With the NFL salary cap rising by more than $20 million between 2013 and 2015, teams have had more money to spend than they’ve known what to do with. Well, that’s not true, because they’ve known exactly what to do with it: They’ve spent it on moderately impressive free agents. Every year, a handful of players who were available for nothing as recently as the previous offseason sign with new teams for serious money. Most of the time, they’re about as good as the guys who were freely available.
Sound about right? In 2013, Cook signed a 5-year, $35.1mil contract with the St. Louis Rams, including a $5mil signing bonus, $16mil guaranteed, and an average annual salary of $7,020,000. That’s a lot of dough.
Please don’t think I saw the flaws in all of these deals when they were first signed; the Cook contract is one I would have endorsed at the time, and it just hasn’t worked out. It’s not hard to see what the Rams saw in the freakishly athletic Cook, who had exhibited flashes of brilliance in Tennessee.
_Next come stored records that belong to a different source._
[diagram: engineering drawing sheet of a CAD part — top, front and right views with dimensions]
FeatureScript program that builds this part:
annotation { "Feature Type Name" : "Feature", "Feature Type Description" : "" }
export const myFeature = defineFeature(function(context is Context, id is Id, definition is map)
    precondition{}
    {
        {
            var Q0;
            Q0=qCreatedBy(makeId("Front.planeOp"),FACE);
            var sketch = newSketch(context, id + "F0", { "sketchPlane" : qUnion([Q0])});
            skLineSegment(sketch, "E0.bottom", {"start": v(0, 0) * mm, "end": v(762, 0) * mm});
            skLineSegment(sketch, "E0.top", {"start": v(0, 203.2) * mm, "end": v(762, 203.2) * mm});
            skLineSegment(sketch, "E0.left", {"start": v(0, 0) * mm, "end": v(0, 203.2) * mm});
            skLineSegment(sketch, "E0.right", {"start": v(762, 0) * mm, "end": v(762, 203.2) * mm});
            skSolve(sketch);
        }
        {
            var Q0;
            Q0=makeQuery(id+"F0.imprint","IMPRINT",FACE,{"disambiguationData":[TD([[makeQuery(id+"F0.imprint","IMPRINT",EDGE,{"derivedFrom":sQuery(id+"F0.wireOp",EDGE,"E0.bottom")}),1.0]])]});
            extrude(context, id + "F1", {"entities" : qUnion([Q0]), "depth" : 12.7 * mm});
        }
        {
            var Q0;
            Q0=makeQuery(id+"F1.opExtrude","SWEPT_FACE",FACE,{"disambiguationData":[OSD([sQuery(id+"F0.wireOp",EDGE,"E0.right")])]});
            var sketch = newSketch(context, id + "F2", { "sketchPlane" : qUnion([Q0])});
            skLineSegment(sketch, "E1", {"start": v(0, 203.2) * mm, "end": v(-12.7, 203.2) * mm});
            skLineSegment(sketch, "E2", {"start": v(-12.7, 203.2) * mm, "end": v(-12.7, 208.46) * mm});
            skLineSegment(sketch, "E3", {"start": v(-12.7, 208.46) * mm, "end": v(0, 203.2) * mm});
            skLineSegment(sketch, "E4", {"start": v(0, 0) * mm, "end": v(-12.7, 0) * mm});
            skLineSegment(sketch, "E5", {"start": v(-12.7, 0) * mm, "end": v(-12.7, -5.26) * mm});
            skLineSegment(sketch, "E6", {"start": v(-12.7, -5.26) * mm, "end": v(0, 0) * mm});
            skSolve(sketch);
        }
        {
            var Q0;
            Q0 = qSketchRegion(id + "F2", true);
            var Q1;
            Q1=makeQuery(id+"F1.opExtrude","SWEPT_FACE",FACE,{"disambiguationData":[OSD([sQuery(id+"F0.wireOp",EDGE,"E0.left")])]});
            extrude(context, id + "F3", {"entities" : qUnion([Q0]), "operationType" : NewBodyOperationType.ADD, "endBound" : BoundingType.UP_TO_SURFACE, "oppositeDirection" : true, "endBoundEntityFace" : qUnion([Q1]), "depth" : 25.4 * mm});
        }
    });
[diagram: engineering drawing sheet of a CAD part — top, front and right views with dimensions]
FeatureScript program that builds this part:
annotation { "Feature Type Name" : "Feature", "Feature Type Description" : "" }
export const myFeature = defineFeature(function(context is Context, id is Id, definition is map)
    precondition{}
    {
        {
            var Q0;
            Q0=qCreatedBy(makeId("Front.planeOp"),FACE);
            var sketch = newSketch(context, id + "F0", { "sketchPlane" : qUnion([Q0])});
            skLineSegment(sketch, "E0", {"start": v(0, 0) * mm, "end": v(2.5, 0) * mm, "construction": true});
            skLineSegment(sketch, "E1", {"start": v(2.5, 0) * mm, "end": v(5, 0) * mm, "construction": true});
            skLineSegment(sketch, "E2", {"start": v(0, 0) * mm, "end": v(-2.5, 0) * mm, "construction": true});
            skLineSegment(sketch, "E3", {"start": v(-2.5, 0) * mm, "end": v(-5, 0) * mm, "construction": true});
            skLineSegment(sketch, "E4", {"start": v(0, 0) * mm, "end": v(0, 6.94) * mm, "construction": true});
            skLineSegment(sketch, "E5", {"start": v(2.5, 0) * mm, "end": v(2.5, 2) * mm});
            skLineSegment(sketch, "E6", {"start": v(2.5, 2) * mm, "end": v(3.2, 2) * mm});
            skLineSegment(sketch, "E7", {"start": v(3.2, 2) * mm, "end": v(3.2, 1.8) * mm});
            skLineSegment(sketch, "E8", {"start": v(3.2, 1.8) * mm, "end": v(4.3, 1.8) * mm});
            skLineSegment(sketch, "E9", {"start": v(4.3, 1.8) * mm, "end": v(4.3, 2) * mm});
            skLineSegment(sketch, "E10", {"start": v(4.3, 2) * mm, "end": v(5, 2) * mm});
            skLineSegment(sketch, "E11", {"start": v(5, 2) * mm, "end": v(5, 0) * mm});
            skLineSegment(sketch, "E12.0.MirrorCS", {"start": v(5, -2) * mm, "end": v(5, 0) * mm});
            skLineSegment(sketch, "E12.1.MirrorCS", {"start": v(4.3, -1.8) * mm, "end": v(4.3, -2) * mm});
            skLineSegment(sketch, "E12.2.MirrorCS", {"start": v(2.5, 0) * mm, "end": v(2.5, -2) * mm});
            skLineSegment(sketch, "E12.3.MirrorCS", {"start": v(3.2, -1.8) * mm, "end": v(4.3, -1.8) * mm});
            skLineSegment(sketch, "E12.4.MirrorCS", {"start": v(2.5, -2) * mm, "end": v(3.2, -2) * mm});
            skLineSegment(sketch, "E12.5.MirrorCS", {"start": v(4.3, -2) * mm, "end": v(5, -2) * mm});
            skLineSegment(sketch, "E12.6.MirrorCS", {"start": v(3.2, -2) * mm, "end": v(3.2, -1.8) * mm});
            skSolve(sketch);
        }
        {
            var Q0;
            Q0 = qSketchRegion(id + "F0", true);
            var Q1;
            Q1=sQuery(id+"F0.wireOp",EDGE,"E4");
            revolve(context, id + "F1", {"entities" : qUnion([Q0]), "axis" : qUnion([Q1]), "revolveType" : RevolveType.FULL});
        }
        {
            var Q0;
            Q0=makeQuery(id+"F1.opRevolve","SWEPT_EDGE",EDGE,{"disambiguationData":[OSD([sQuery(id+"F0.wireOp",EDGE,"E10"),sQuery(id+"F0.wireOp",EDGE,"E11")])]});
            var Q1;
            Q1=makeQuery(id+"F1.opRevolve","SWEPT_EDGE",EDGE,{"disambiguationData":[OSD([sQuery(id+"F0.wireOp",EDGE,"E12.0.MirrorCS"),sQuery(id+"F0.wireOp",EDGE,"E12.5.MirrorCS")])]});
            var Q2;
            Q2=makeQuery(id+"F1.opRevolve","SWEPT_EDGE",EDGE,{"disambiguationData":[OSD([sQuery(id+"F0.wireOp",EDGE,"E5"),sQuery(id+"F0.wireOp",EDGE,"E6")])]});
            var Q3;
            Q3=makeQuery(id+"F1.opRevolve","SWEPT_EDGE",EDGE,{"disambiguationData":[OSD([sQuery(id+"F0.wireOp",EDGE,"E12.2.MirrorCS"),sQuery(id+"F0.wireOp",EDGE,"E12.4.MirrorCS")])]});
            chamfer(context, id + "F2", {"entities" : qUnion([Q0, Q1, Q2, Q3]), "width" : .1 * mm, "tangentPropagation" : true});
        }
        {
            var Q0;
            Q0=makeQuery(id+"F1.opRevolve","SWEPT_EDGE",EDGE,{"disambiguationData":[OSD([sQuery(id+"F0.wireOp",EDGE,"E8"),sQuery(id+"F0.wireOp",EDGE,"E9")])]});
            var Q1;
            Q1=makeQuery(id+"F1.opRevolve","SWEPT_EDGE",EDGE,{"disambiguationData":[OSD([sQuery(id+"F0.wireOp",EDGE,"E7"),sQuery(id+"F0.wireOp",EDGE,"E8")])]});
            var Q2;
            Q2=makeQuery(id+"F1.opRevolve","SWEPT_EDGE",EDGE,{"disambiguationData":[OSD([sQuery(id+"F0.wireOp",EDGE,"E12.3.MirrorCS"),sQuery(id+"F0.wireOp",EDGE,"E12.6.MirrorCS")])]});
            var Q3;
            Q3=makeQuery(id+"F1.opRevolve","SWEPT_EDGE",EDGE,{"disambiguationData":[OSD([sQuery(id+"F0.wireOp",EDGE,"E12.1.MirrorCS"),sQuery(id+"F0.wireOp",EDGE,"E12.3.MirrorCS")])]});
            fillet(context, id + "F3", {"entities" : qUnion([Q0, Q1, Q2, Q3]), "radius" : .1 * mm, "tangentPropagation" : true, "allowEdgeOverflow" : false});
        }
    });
The Titans focused too heavily on his flaws and tried to turn Cook into an inline tight end, and so naturally it seemed clear that the Rams were going to try to take Cook and his 4.49 speed and use him as a downfield burner.
It hasn’t quite worked out that way. Cook, who has the 6-foot-5 frame to be a red zone terror, scored twice in his first game with the Rams and has just six touchdowns in his ensuing 31 contests. He’s averaged just more than 40 yards per game in St. Louis, which is actually a decline from his final two seasons in Tennessee, and by the end of 2015, the Rams will have given him more than $20 million.